障害者家族の85.5%が「親なき後」に強い不安 日本財団調査で明らかに
日本財団が実施した調査によると、18歳以上の障害がある人の家族のうち、実に85.5%が親の高齢化や死亡などによって介助が困難になる「親なき後」の将来について不安を感じていることが明らかになりました。この調査結果は2月10日に公表され、家族が担ってきた支援が継続できなくなるリスクが高まっている現状を浮き彫りにしています。
具体的な不安内容と準備状況
調査は昨年10月、障害者の家族2500人を対象にオンラインで実施されました。将来についての不安の程度を尋ねたところ、「非常に不安」と答えた人は36.2%、「不安」が27.6%、「少し不安」が21.7%となり、合計で85.5%が何らかの不安を抱えていることが分かりました。

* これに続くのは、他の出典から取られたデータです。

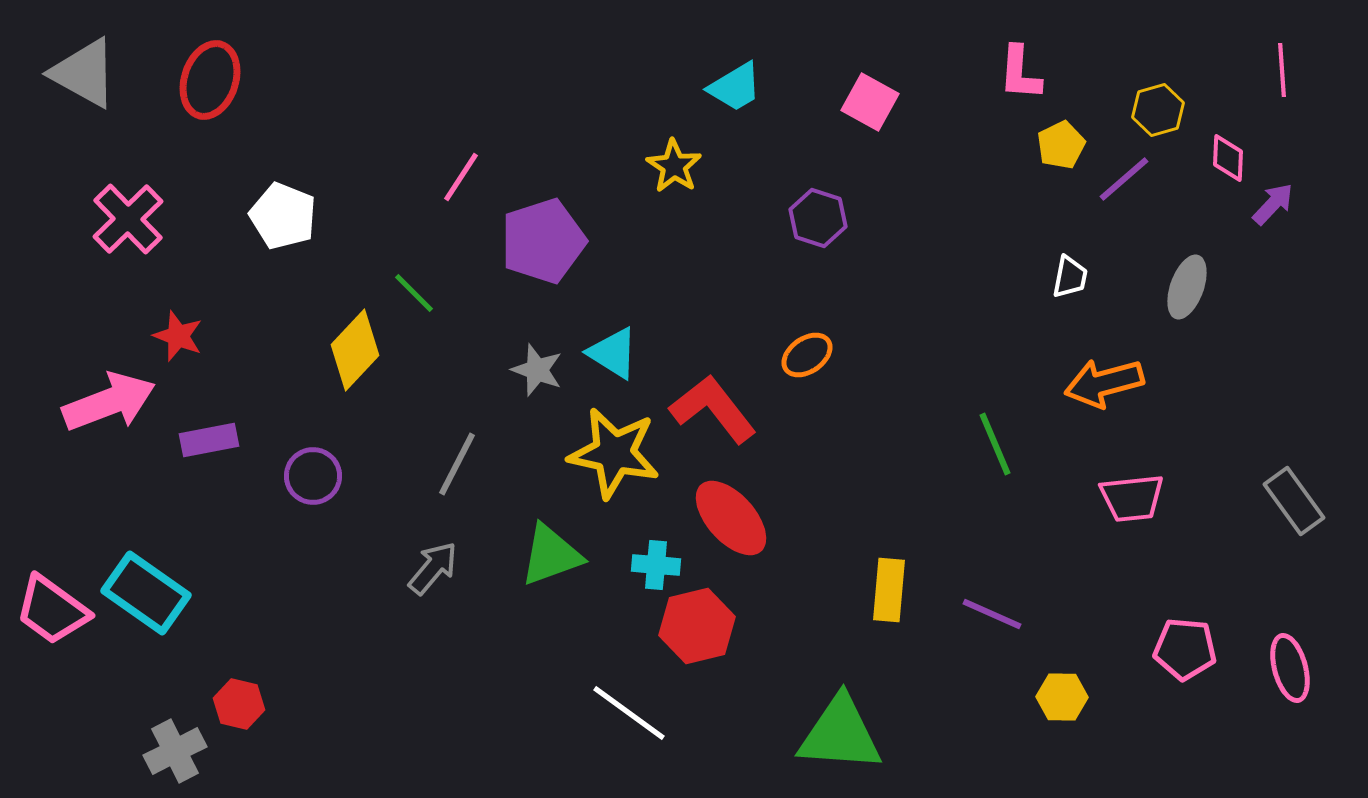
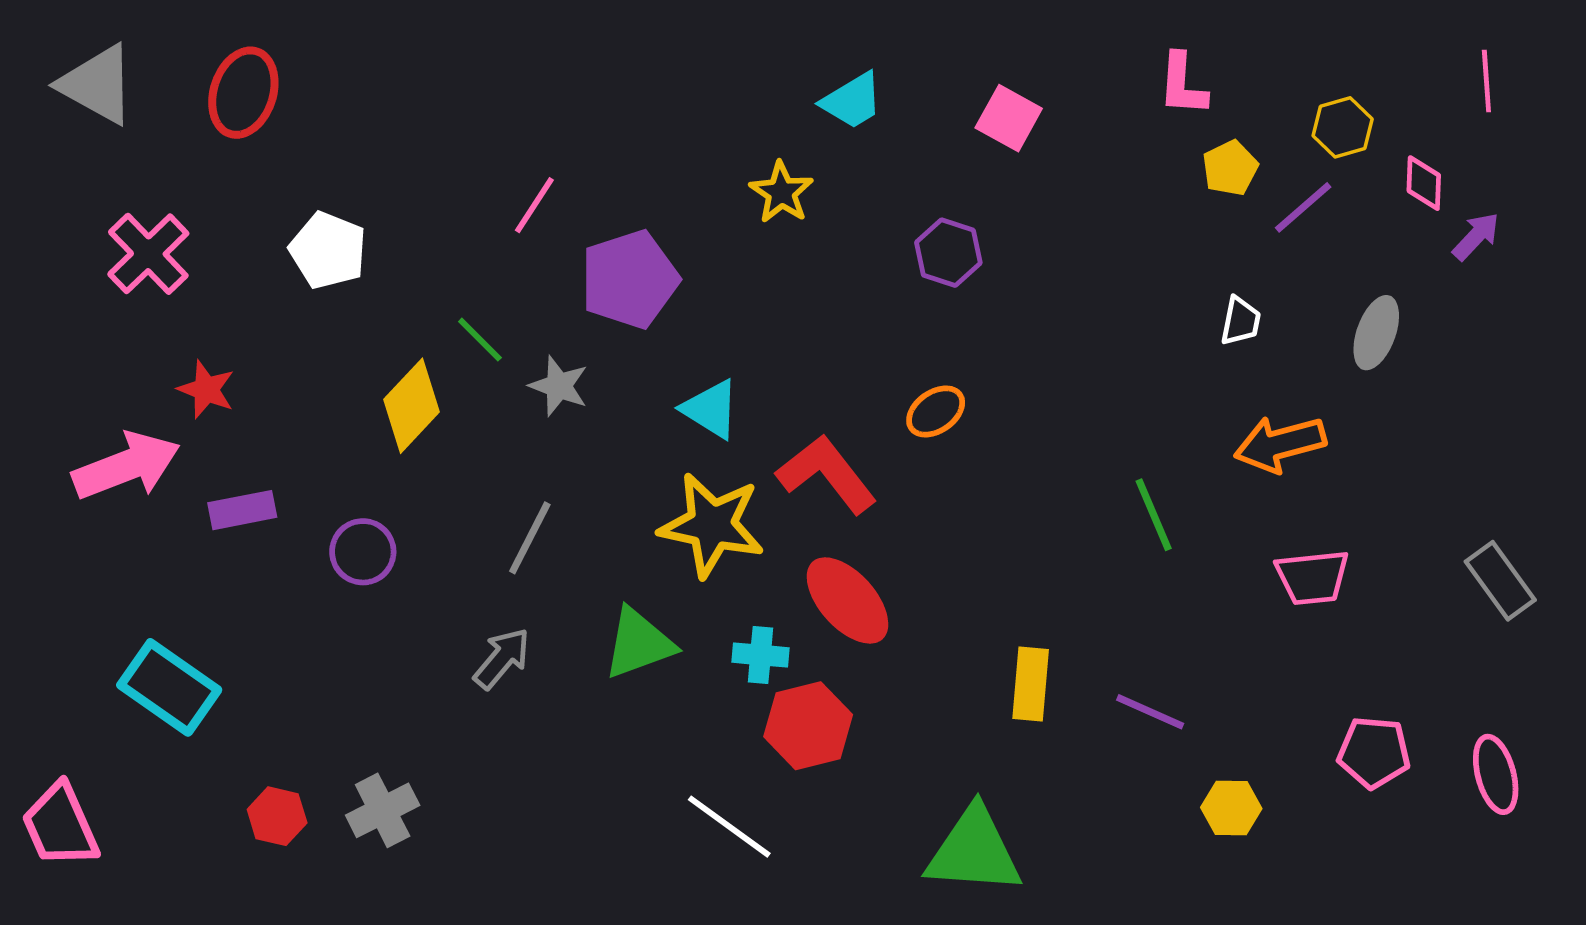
gray star: (537, 370) -> (559, 386), moved
pink trapezoid: (52, 610) -> (60, 825), moved, turned 30
gray cross: (175, 751) -> (383, 810), moved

具体的な不安内容としては、「生活費や医療費など経済的なこと」を挙げる人が最も多く、金銭面での負担が大きな懸念材料となっています。また、「親なき後」に向けた準備を資金面などで行っている人は57.0%に留まり、準備が進んでいない家庭も少なくありません。
支援者の不在が深刻な課題に
準備をしている人の中で、親に代わってサポートする人を尋ねた質問では、「兄弟姉妹」が30.5%、「福祉関係者」が14.5%という結果でした。一方で、27.1%が「決まっていない、分からない」と回答しており、支援者の不在が明確な課題として浮かび上がっています。

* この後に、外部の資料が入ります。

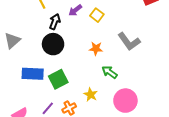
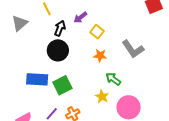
yellow square: (97, 15) -> (97, 32), moved
gray triangle: (12, 41) -> (20, 23), moved
yellow star: (91, 95) -> (102, 96), moved

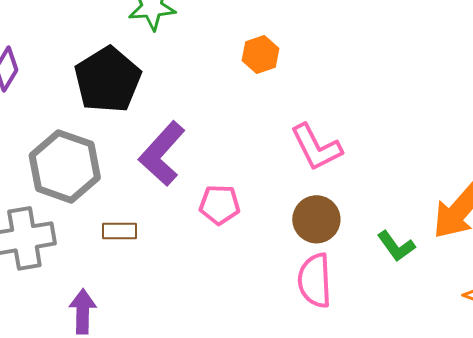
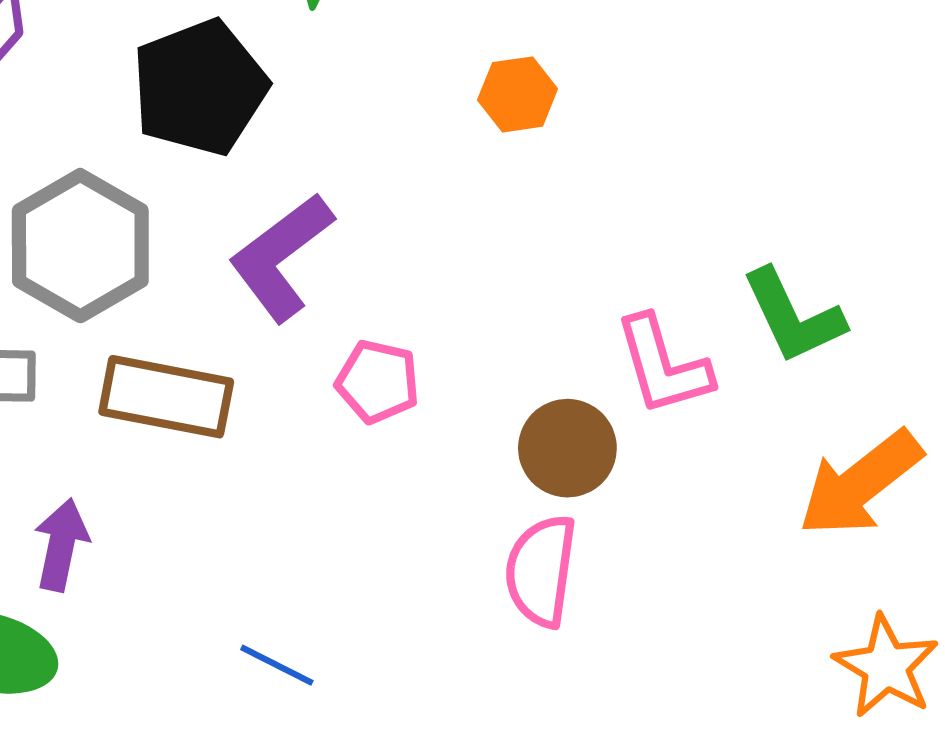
pink L-shape: (316, 147) -> (663, 366), moved
brown rectangle: (120, 231) -> (166, 397), size x1.8
green L-shape: (396, 246) -> (793, 316), moved, size x1.4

調査アドバイザーを務めた北星学園大学短期大学部の藤原里佐教授は会見で、「現在の支援体制が親への依存に偏っている問題がある」と指摘。家族だけに負担が集中する現状を打破するためには、地域全体で障害者を受け入れる体制の整備が急務であると強調しました。
地域社会全体での取り組みが求められる
日本財団は、家族が長年にわたって担ってきた支援が将来的に継続できなくなるリスクが高まっているとして、地域コミュニティを基盤とした新たな支援ネットワークの構築を提言しています。高齢化が進む中で、障害者とその家族が安心して暮らせる社会環境の整備が、喫緊の課題となっているのです。
この調査結果は、単なる数字の問題ではなく、実際に日々の生活の中で将来への不安と向き合っている多くの家族の声を反映しています。社会保障制度の見直しと並行して、地域住民や専門機関が連携した具体的な支援策の早期実現が期待されています。